**Selected excerpt**
○ ○ ○ ○ ○ ○ ○

Thursday, August 28, 2008

Changing seasons

The signs are everywhere. Fresh apricots are no longer available at the local farmers' markets. The weather is less hot and more comfortable - a fact that is nonetheless dispiriting (though not as much as the departed apricots) because one knows where it is headed. And I have taught my first class, which I thought went fine although it always takes a few sessions to establish rapport and rhythm.

Sunday, August 24, 2008

Back in NYC

I spent the last few days at an academic conference in Woodstock, VT. Best way to describe the local ambience is to note that even a gas station convenience store had microbrewery wheat beers and fresh whole-grain breads from a local gourmet bakery. I forgot to check for the whimsically named local brand of fresh dark-roasted whole coffee beans, but maybe it was behind the chai.

○ ○ ○ ○ ○ ○ ○

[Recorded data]
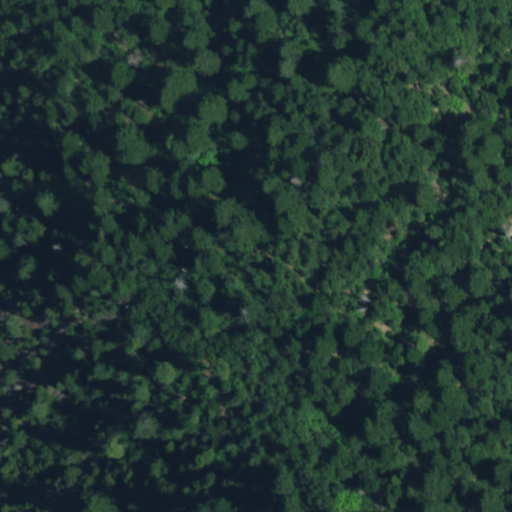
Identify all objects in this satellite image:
road: (163, 183)
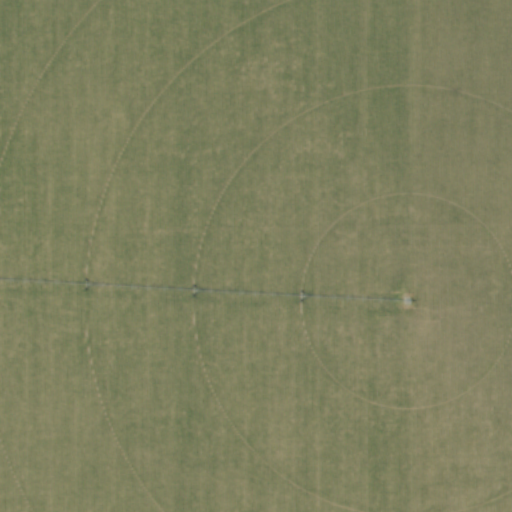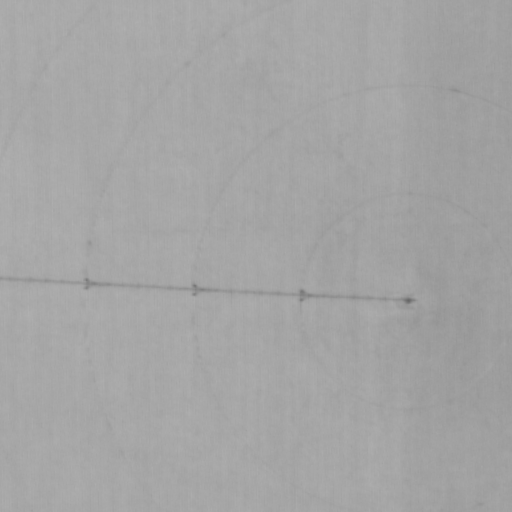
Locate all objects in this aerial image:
crop: (256, 256)
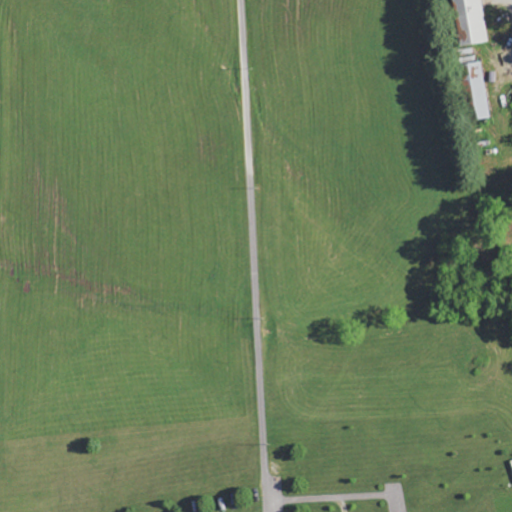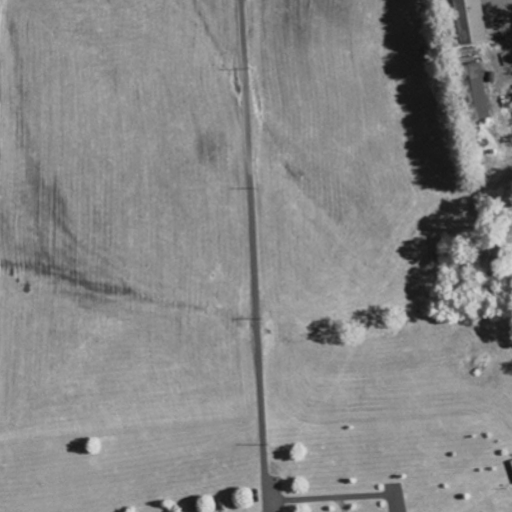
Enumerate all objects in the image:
building: (471, 21)
building: (477, 88)
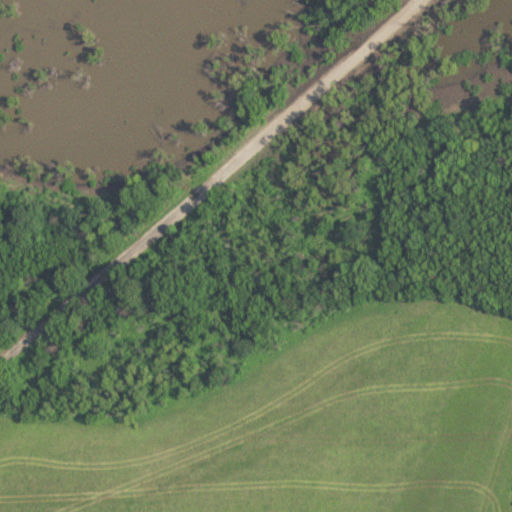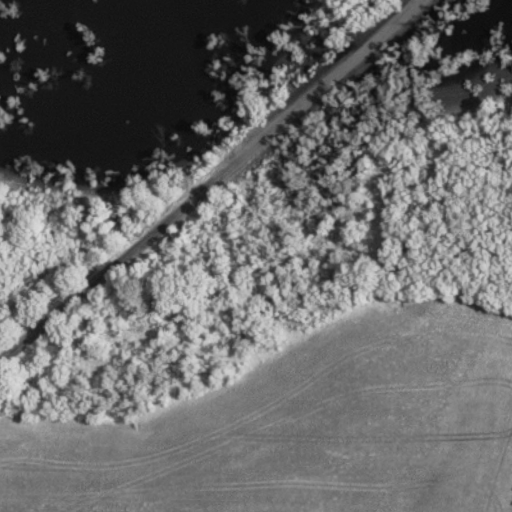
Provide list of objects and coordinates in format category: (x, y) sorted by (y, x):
road: (209, 183)
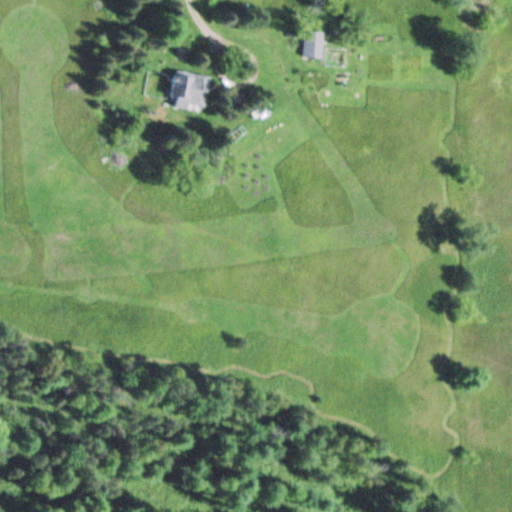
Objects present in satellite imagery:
building: (304, 45)
building: (181, 93)
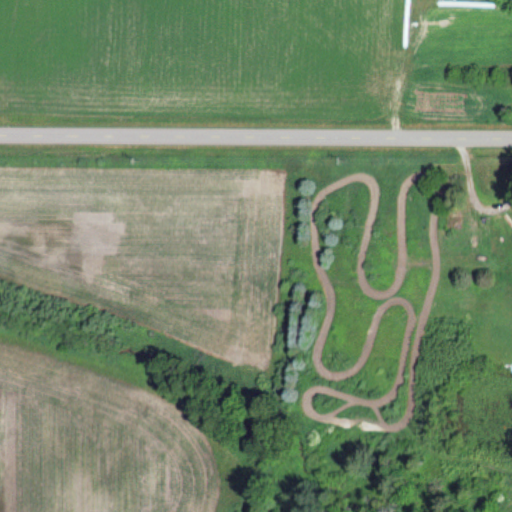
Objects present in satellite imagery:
road: (256, 128)
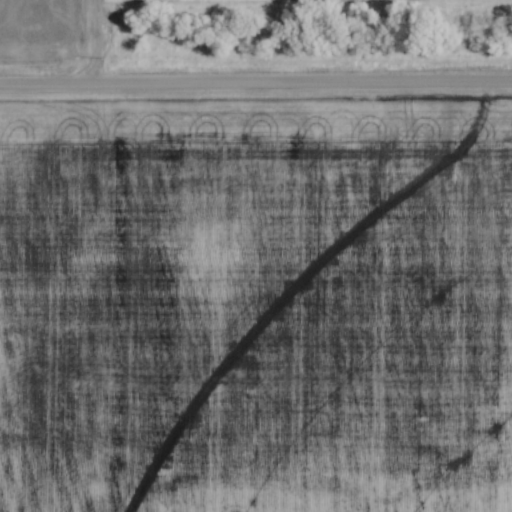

○ ○ ○ ○ ○ ○ ○

**Objective 1**
Write out the part of the blog posts starting at "Thursday, August 28, 2008" and ending at "behind the chai.", replacing "apricots" with "peaches".
**Objective 2**
According to the blog posts, where was the academic conference held?

**Task answer 1**
Thursday, August 28, 2008

Changing seasons

The signs are everywhere. Fresh peaches are no longer available at the local farmers' markets. The weather is less hot and more comfortable - a fact that is nonetheless dispiriting (though not as much as the departed peaches) because one knows where it is headed. And I have taught my first class, which I thought went fine although it always takes a few sessions to establish rapport and rhythm.

Sunday, August 24, 2008

Back in NYC

I spent the last few days at an academic conference in Woodstock, VT. Best way to describe the local ambience is to note that even a gas station convenience store had microbrewery wheat beers and fresh whole-grain breads from a local gourmet bakery. I forgot to check for the whimsically named local brand of fresh dark-roasted whole coffee beans, but maybe it was behind the chai.

**Task answer 2**
Woodstock, VT